§ **WHAT IS BEING ASKED**: Find all lines in the records that include the word "Gehe", and copy them out.
··· DATA RECORDS
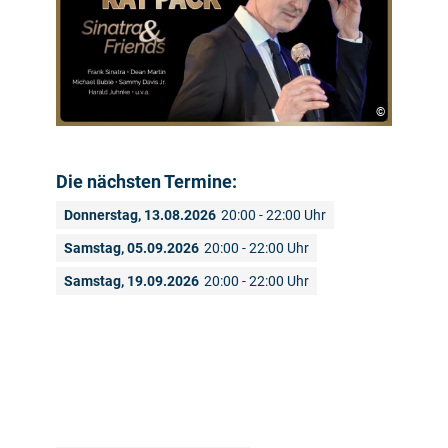
©
Die nächsten Termine:
Donnerstag, 13.08.2026
20:00 - 22:00 Uhr
Samstag, 05.09.2026
20:00 - 22:00 Uhr
Samstag, 19.09.2026
20:00 - 22:00 Uhr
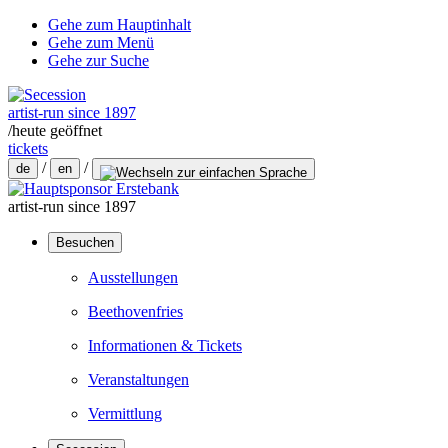
Gehe zum Hauptinhalt
Gehe zum Menü
Gehe zur Suche
artist-run since 1897
/
heute geöffnet
tickets
/
/
de
en
artist-run since 1897
Besuchen
Ausstellungen
Beethovenfries
Informationen & Tickets
Veranstaltungen
Vermittlung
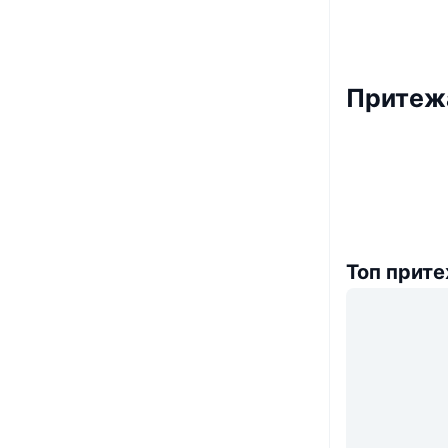
Притеж
Топ прит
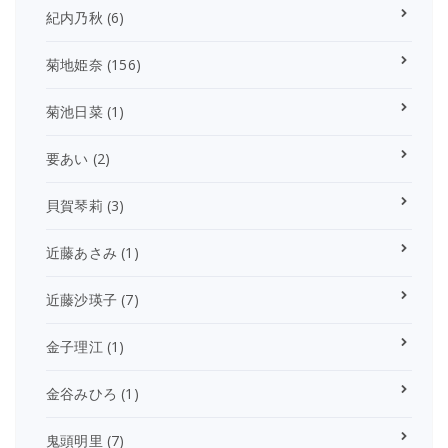
紀内乃秋
(6)
菊地姫奈
(156)
菊池日菜
(1)
要あい
(2)
貝賀琴莉
(3)
近藤あさみ
(1)
近藤沙瑛子
(7)
金子理江
(1)
金谷みひろ
(1)
鬼頭明里
(7)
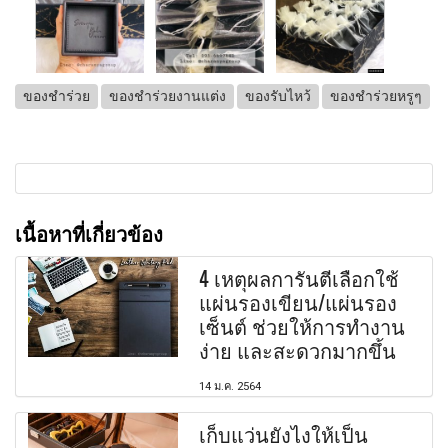
ของชำร่วย
ของชำร่วยงานแต่ง
ของรับไหว้
ของชำร่วยหรูๆ
เนื้อหาที่เกี่ยวข้อง
4 เหตุผลการันตีเลือกใช้
แผ่นรองเขียน/แผ่นรอง
เซ็นต์ ช่วยให้การทำงาน
ง่าย และสะดวกมากขึ้น
14 ม.ค. 2564
เก็บแว่นยังไงให้เป็น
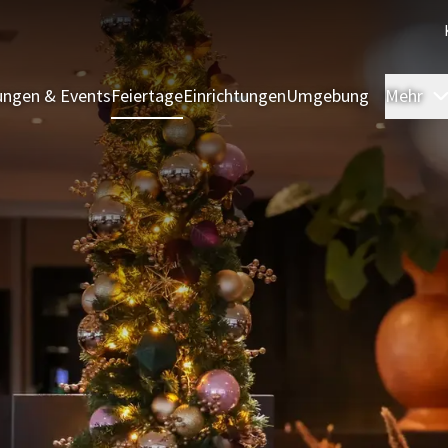
ngen & Events
Feiertage
Einrichtungen
Umgebung
Mehr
······
§ **EXERCISE RESPONSE**:
Gehe zum Hauptinhalt
Gehe zum Menü
Gehe zur Suche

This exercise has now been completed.